WHAT TO WORK ON:
1) From the passage on the Israelites crossing the Jordan River, output the stretch from "God had parted" through "at the beginning." word for word.
2) Carry the passage about God parting the Jordan River for the Israelites forward from its final sentence.

SOURCE DOCUMENT:
The Israelites crossed the Jordan River in the spring, when it was overflowing its banks. God chose the time when the river was at its highest to demonstrate his power—parting the waters so that the entire nation could cross on dry ground. Some say that God used a natural occurrence (such as a landslide) to stop the waters of the Jordan; others say he did it by a direct miracle. In either case, God showed his great power by working a miracle of timing and location to allow his people to cross the river on dry ground. This exhibition of God’s supernatural power served to encourage the Israelites’ hope in God and to gave them a fearsome reputation among their enemies, who greatly outnumbered them.
God had parted the waters of the Red Sea to let the people out of Egypt (Exodus 14), and here he parted the Jordan River to let them enter Canaan. These miracles showed Israel that God keeps his promises. God’s presence among his people and his faithfulness to them made the entire journey from Egypt to the Promised Land possible. He was with them at the end of their wanderings just as he had been with them at the beginning.

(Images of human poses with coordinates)
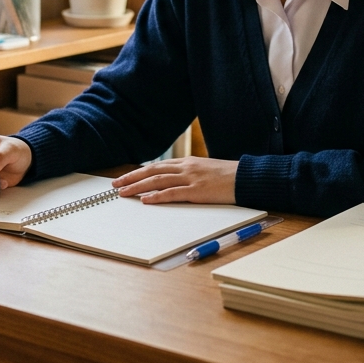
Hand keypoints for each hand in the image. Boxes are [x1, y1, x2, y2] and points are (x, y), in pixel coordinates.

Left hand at [112, 157, 238, 204]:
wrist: (247, 177)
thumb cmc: (228, 177)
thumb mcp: (205, 170)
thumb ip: (188, 174)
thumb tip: (173, 182)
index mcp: (187, 162)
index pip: (157, 166)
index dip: (139, 172)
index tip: (125, 178)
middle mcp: (186, 167)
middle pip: (152, 171)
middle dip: (132, 178)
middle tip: (116, 185)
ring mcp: (191, 178)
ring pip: (158, 181)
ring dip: (138, 187)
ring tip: (123, 193)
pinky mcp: (198, 191)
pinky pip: (173, 193)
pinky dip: (157, 196)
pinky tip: (145, 200)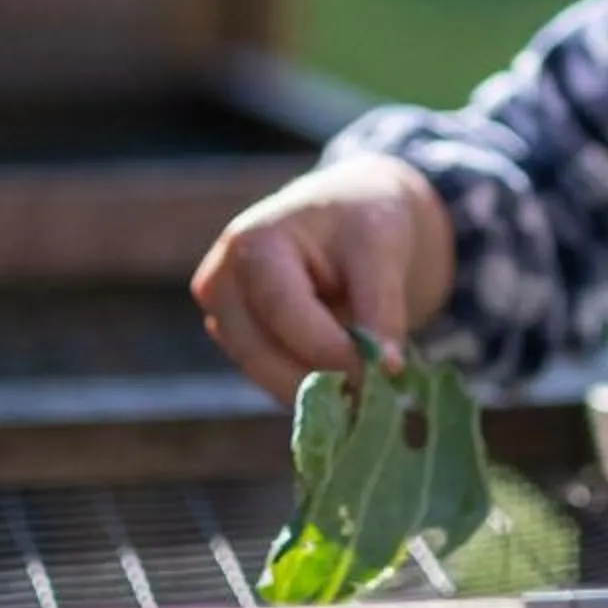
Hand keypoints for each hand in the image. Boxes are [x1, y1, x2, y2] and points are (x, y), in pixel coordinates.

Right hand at [189, 155, 457, 405]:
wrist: (353, 214)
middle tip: (377, 394)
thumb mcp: (382, 250)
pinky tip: (346, 378)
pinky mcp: (238, 342)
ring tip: (369, 385)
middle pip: (262, 354)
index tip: (379, 373)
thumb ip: (381, 309)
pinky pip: (272, 380)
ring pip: (265, 377)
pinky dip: (310, 387)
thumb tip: (386, 369)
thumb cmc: (363, 220)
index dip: (330, 349)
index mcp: (251, 244)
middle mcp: (221, 282)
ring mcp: (223, 316)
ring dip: (317, 390)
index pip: (282, 312)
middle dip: (321, 379)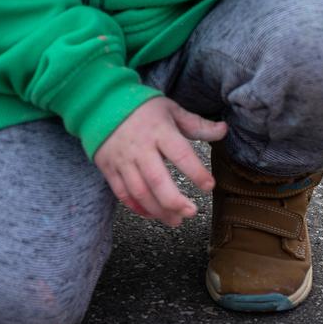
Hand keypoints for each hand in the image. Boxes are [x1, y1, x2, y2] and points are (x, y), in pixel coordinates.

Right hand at [95, 97, 226, 226]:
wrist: (98, 102)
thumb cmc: (141, 107)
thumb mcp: (170, 110)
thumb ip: (196, 124)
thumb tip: (224, 130)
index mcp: (159, 131)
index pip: (181, 154)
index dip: (196, 172)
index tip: (209, 186)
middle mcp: (139, 148)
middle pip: (157, 180)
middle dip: (175, 201)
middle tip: (191, 213)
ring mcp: (122, 159)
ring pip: (139, 191)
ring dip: (158, 210)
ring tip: (176, 221)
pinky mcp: (108, 168)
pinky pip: (122, 192)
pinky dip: (137, 207)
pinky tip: (152, 215)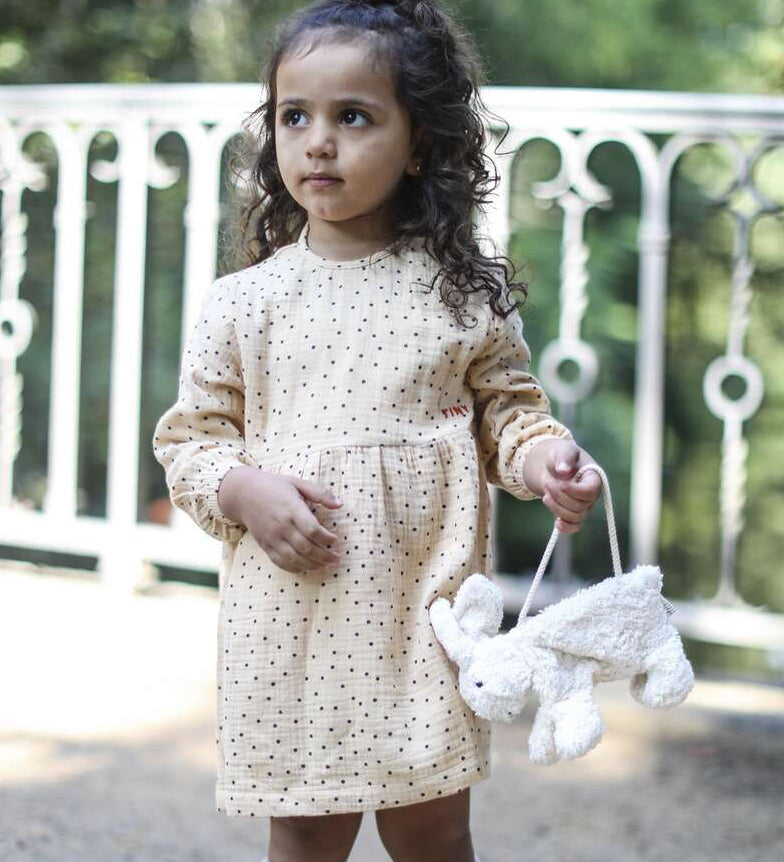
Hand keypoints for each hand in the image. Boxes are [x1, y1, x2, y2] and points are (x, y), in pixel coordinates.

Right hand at [218, 466, 343, 572]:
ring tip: (326, 566)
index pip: (312, 530)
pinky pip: (281, 562)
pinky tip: (307, 567)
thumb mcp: (298, 483)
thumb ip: (320, 493)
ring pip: (294, 558)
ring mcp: (272, 538)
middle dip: (324, 556)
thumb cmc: (274, 486)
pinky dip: (295, 568)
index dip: (326, 538)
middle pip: (306, 547)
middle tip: (337, 558)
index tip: (335, 540)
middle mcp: (281, 526)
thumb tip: (340, 504)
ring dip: (312, 565)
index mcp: (291, 508)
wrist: (244, 494)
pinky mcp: (265, 545)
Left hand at [522, 439, 601, 532]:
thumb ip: (564, 458)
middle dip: (560, 497)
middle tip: (547, 483)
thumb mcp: (563, 451)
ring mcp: (584, 505)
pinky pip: (575, 526)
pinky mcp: (574, 513)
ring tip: (545, 495)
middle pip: (580, 505)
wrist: (553, 466)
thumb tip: (563, 471)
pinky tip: (557, 524)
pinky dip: (567, 527)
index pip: (590, 491)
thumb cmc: (561, 457)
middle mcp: (591, 494)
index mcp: (594, 478)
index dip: (574, 490)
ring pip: (575, 516)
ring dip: (557, 508)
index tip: (560, 483)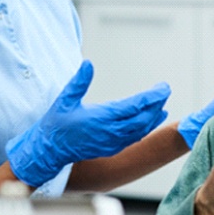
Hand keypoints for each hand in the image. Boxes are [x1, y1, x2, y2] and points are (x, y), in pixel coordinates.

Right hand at [6, 60, 170, 187]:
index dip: (150, 97)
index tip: (163, 88)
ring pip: (140, 130)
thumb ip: (79, 82)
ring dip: (154, 116)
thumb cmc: (55, 124)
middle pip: (142, 119)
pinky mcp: (111, 149)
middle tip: (166, 90)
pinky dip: (146, 128)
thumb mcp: (64, 99)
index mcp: (100, 118)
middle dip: (156, 104)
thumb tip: (88, 63)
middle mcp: (109, 132)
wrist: (48, 151)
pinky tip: (152, 119)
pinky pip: (134, 138)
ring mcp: (111, 143)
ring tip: (163, 103)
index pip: (133, 107)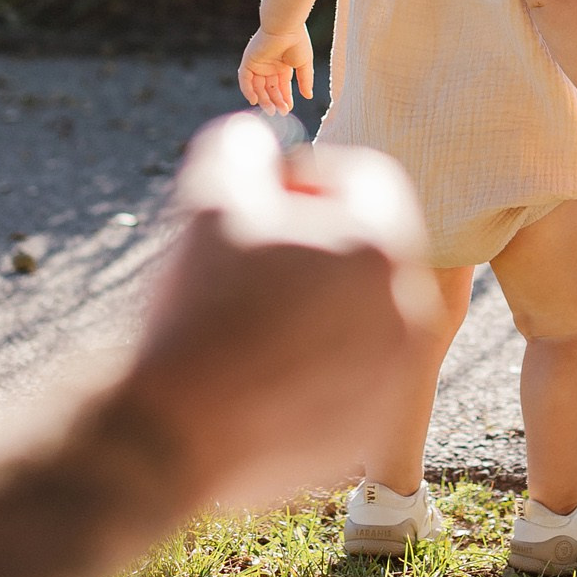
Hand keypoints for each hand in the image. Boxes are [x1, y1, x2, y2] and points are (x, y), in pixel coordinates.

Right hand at [120, 113, 435, 507]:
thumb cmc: (194, 309)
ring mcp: (393, 375)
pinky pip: (349, 367)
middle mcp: (407, 309)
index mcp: (381, 245)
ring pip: (360, 308)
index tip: (258, 201)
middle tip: (251, 258)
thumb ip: (244, 144)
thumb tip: (260, 139)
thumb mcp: (209, 195)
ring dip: (313, 298)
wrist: (169, 437)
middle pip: (368, 244)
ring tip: (247, 315)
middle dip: (314, 239)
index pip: (362, 178)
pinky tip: (253, 366)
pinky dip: (313, 357)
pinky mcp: (368, 425)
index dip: (305, 177)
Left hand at [237, 24, 314, 111]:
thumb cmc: (297, 42)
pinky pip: (245, 79)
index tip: (288, 109)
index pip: (281, 86)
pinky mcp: (249, 61)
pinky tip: (254, 101)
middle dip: (275, 101)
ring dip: (263, 99)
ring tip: (271, 110)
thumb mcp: (304, 64)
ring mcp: (258, 64)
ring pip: (257, 87)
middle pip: (269, 89)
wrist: (286, 27)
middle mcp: (269, 65)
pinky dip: (248, 90)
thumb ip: (305, 81)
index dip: (284, 98)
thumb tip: (308, 96)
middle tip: (280, 112)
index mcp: (282, 65)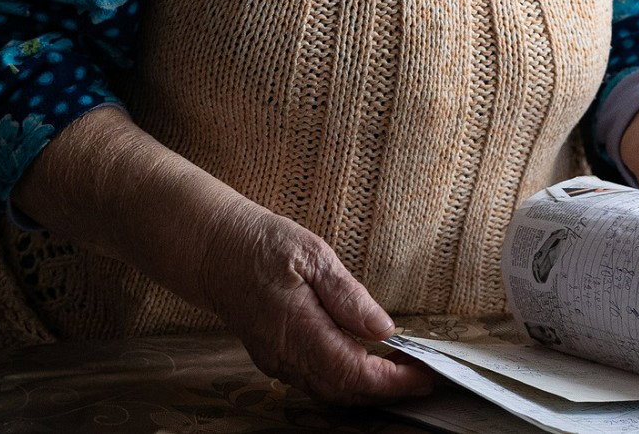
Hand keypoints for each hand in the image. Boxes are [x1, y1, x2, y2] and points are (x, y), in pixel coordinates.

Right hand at [195, 199, 435, 404]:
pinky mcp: (275, 359)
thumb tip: (383, 329)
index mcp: (297, 329)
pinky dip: (347, 381)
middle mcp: (285, 356)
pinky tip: (368, 363)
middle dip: (388, 391)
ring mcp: (277, 362)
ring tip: (404, 371)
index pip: (353, 372)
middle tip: (423, 375)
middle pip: (345, 392)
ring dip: (368, 389)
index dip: (392, 381)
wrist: (213, 251)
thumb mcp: (311, 254)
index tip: (425, 375)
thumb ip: (347, 295)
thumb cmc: (261, 245)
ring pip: (330, 393)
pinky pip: (316, 383)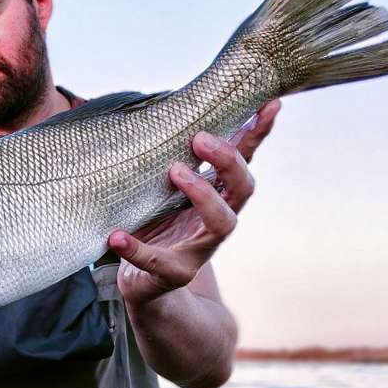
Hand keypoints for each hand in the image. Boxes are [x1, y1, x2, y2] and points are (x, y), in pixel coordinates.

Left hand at [109, 99, 280, 303]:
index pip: (243, 160)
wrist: (141, 283)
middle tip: (199, 139)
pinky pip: (157, 261)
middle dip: (227, 162)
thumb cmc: (151, 224)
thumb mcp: (155, 186)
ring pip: (221, 225)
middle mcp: (215, 220)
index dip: (258, 134)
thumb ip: (157, 156)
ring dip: (202, 195)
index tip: (270, 104)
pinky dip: (136, 248)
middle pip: (241, 189)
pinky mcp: (173, 274)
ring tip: (174, 172)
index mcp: (215, 194)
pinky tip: (117, 236)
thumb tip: (136, 106)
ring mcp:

OUTPUTS BY TASK:
1)
God had parted the waters of the Red Sea to let the people out of Egypt (Exodus 14), and here he parted the Jordan River to let them enter Canaan. These miracles showed Israel that God keeps his promises. God’s presence among his people and his faithfulness to them made the entire journey from Egypt to the Promised Land possible. He was with them at the end of their wanderings just as he had been with them at the beginning.

2)
What obstacles are you facing in your life? What is keeping you from moving forward? Is God calling you to take a step of faith? God may clear your path only after you begin to walk forward in faith. Remember how he has been with you in the past, and trust that he will continue to go with you.
“LORD, who may dwell in your sanctuary?
Who may live on your holy hill? He whose walk is blameless
and who does what is righteous, who speaks the truth from his heart
and has no slander on his tongue, who does his neighbor no wrong
and casts no slur on his fellowman.”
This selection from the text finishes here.